[Stored data entries]
········

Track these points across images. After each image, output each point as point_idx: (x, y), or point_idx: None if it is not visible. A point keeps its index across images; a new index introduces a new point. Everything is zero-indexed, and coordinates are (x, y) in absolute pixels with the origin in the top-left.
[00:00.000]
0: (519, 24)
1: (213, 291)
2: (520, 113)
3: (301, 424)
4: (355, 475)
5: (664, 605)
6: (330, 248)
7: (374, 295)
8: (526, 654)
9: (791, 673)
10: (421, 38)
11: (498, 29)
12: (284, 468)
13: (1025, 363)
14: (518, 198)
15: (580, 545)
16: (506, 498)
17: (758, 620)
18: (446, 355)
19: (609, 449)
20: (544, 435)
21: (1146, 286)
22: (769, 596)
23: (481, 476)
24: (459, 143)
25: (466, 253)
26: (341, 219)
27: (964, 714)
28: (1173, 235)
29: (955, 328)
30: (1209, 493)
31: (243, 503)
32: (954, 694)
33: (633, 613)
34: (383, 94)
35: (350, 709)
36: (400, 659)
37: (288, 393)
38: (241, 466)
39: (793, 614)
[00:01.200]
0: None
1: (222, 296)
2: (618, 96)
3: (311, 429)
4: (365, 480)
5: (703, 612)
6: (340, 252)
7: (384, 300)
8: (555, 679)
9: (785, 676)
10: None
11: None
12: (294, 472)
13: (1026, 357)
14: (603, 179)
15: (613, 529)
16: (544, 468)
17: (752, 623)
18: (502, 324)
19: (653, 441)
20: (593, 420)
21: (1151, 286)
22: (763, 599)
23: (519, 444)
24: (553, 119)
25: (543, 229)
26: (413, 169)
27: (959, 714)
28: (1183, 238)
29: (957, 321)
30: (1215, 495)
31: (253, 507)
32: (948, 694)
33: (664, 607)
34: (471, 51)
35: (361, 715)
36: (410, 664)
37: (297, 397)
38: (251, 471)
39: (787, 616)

········

● **INSTRUCTIONS TO FOLLOW**
Would you retype the lines above from the one with "1: (213, 291)" down to the one with "25: (466, 253)", word for word, both ends included and no other lines?

● **RESPONSE TO THIS EXERCISE**
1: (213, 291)
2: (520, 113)
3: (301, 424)
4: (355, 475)
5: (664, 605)
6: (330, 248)
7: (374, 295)
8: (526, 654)
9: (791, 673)
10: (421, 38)
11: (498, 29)
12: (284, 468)
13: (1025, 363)
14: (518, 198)
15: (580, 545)
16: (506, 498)
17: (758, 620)
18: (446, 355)
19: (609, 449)
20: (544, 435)
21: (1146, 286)
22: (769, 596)
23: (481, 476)
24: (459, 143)
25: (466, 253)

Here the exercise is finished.